## ABOUT THIS EXERCISE
Find the word "index" in the listing; pull out each line holding it.

## EXCERPTED RECORDS
========================================================================

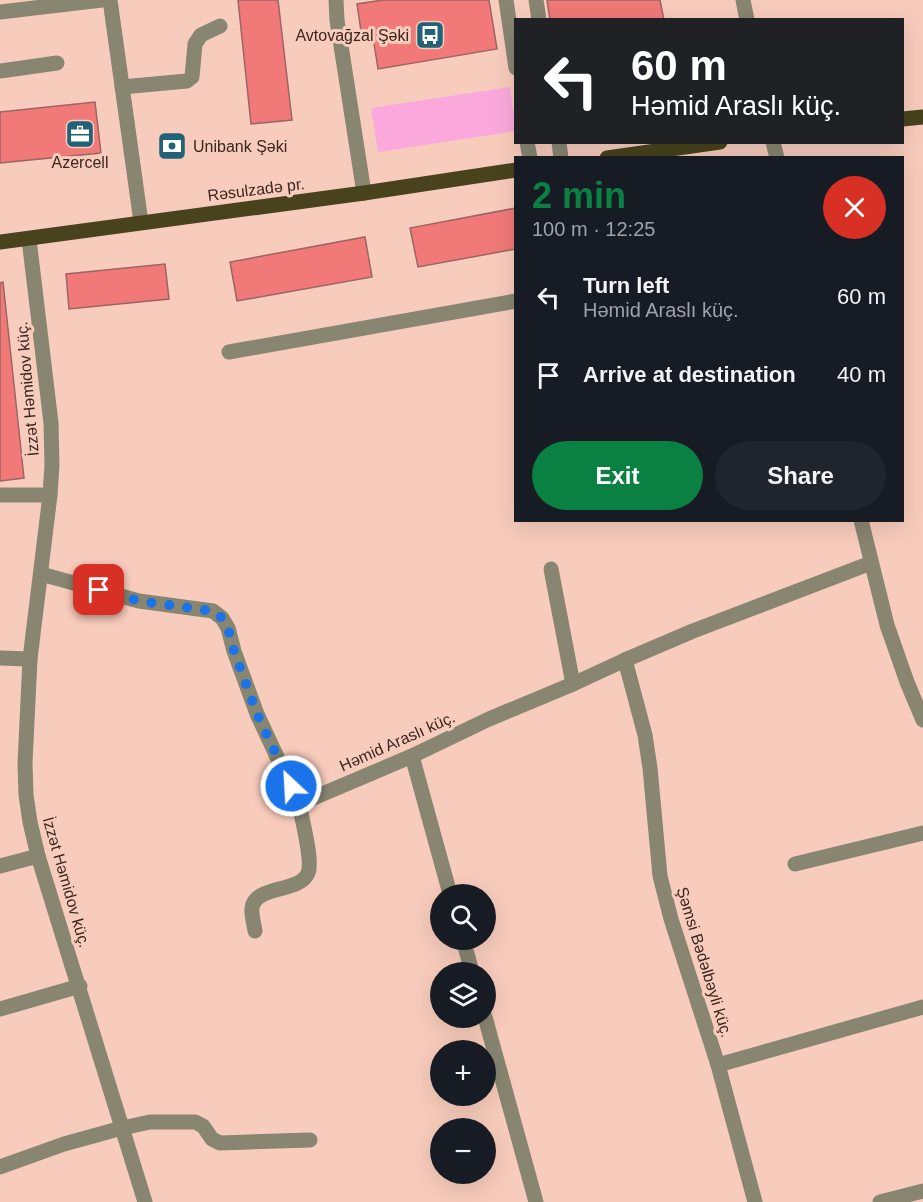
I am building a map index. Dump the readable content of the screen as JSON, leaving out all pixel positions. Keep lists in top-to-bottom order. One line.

========================================================================

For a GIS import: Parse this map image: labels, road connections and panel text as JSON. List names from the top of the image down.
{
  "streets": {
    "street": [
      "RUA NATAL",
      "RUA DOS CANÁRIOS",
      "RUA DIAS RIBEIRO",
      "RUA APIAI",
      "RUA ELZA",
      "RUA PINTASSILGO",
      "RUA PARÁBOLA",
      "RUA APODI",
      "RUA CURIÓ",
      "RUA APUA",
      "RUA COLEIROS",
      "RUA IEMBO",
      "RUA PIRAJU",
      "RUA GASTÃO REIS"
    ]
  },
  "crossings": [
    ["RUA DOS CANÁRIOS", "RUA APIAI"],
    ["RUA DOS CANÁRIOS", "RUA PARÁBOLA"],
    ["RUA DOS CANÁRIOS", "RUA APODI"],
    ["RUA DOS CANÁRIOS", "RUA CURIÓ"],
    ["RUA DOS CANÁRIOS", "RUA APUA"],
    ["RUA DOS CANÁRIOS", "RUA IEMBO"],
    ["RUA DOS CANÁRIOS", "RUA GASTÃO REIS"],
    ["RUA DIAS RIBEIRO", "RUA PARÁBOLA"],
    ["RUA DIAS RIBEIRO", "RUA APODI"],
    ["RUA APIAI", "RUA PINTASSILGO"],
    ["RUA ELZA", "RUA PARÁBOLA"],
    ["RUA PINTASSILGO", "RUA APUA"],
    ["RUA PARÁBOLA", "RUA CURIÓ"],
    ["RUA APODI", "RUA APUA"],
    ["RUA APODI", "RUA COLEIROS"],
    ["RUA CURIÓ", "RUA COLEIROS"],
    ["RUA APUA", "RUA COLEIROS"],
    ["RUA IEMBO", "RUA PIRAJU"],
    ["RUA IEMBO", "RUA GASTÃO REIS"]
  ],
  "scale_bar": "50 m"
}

========================================================================

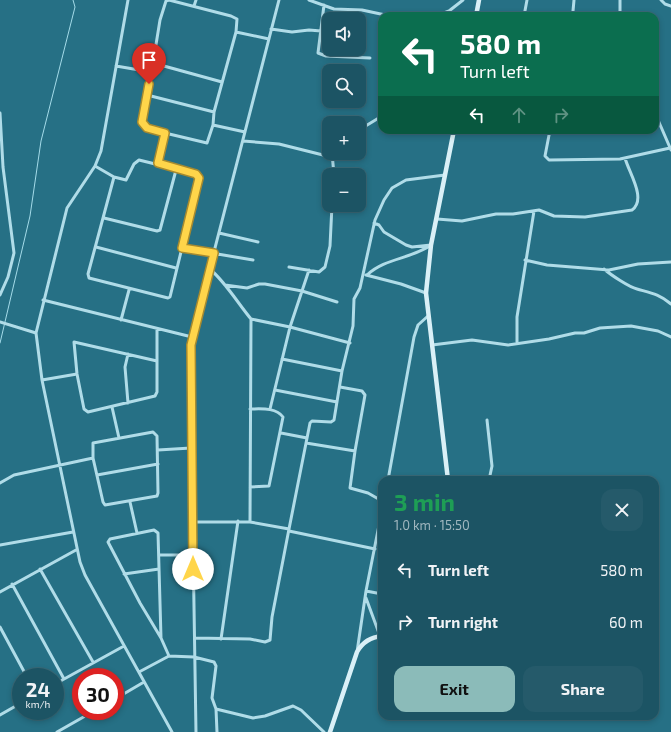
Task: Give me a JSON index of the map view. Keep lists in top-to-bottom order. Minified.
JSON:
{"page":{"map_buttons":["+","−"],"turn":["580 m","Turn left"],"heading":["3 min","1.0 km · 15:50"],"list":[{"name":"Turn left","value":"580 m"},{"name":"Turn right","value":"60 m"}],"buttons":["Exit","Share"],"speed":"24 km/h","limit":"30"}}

========================================================================

## RESPONSE FOR THIS EXERCISE
I am building a map index. Dump the readable content of the screen as JSON, leaving out all pixel positions. Keep lists in top-to-bottom order. One line.
Task: Give me a JSON index of the map view. Keep lists in top-to-bottom order. Minified.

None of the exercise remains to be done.